• _WHAT IS NEEDED_:
Copy all lines below containing "Sensitivity".

• _PROVIDED RECORDS_:

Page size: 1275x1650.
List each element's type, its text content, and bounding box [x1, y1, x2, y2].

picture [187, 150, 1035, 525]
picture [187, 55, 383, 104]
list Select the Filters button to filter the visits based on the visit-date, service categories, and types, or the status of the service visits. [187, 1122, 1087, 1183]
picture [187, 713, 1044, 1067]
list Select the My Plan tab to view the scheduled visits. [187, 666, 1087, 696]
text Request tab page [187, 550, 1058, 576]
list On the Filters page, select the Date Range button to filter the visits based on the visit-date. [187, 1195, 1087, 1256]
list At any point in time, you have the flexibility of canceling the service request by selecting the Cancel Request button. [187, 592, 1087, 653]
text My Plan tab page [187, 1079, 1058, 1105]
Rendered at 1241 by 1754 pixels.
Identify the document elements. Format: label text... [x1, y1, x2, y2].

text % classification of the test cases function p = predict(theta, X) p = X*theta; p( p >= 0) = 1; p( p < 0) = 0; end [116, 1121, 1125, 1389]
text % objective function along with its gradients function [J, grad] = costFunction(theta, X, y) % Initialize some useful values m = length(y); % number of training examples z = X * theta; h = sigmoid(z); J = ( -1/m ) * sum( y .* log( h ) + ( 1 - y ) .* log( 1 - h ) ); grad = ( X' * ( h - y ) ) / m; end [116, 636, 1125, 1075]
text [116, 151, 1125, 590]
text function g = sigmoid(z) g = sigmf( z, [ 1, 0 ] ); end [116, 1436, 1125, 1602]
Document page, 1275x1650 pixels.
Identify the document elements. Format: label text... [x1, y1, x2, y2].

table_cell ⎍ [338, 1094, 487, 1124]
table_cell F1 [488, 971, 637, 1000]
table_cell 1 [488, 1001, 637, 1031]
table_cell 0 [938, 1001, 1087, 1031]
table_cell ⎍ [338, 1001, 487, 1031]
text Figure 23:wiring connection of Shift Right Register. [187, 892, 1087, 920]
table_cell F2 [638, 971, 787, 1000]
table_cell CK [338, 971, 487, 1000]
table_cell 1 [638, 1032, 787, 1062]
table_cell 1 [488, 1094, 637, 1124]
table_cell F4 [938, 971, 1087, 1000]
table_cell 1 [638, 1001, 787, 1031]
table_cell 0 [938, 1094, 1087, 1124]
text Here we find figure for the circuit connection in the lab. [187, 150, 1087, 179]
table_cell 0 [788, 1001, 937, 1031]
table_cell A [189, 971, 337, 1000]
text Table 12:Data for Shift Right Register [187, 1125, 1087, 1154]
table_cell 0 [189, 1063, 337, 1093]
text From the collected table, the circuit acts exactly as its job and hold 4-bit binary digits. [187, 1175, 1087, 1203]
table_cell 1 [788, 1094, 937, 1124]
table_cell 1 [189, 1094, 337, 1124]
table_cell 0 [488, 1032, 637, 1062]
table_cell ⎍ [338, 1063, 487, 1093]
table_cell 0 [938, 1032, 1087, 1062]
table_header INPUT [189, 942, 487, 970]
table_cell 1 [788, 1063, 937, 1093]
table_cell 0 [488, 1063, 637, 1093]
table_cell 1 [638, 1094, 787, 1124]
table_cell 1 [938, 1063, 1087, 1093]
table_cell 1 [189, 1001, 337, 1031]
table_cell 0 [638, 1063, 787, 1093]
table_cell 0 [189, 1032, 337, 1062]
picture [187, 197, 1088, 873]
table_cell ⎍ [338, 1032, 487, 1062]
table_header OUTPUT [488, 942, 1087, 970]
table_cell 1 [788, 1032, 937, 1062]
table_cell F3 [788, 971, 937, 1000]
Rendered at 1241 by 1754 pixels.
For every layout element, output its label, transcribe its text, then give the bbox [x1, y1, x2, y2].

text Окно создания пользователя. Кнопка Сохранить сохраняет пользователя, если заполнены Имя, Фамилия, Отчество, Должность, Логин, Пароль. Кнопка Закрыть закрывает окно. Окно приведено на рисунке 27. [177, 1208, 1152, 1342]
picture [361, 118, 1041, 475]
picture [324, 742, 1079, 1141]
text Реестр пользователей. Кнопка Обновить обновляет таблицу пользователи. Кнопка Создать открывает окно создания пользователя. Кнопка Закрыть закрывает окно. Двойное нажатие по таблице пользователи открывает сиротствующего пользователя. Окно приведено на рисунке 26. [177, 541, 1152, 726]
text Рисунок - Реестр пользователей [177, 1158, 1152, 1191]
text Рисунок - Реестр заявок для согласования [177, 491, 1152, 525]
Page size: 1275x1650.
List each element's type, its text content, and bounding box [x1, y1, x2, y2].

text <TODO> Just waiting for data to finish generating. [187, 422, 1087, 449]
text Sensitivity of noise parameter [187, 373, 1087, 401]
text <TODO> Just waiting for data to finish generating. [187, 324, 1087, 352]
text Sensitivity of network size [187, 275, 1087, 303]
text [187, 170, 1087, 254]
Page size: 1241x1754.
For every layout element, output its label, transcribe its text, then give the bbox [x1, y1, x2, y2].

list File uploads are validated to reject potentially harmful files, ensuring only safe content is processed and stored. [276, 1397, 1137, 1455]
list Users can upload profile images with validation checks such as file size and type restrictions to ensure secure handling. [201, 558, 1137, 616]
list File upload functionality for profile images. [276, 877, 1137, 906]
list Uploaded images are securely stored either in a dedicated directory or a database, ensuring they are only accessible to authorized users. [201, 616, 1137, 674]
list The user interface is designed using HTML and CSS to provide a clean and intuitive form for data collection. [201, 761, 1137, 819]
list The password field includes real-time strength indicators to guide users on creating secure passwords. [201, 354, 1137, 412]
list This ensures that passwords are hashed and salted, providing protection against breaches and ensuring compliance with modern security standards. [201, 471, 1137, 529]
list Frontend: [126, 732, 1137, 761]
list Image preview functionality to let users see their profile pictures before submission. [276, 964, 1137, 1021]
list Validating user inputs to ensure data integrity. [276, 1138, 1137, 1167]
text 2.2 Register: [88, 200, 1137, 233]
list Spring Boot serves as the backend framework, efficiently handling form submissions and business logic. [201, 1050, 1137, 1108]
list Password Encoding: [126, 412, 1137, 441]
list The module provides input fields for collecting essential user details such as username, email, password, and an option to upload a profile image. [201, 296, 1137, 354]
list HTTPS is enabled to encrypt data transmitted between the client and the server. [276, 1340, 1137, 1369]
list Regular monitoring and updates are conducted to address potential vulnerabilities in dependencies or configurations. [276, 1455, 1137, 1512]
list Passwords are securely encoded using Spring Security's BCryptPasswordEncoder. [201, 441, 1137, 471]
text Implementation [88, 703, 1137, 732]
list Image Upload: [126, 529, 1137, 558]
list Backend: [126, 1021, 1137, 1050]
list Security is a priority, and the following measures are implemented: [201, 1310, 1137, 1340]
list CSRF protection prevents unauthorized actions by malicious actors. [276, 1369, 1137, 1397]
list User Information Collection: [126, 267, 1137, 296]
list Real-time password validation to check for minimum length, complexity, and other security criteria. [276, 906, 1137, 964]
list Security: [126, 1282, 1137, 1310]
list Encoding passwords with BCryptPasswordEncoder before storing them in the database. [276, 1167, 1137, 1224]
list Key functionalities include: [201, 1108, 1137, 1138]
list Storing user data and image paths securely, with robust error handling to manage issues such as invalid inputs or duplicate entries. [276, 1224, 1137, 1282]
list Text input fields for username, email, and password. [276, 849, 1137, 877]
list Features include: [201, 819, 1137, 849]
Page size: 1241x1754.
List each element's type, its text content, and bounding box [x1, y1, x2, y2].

• _OUTPUT FOR THIS TASK_:
text Sensitivity of noise parameter [187, 373, 1087, 401]
text Sensitivity of network size [187, 275, 1087, 303]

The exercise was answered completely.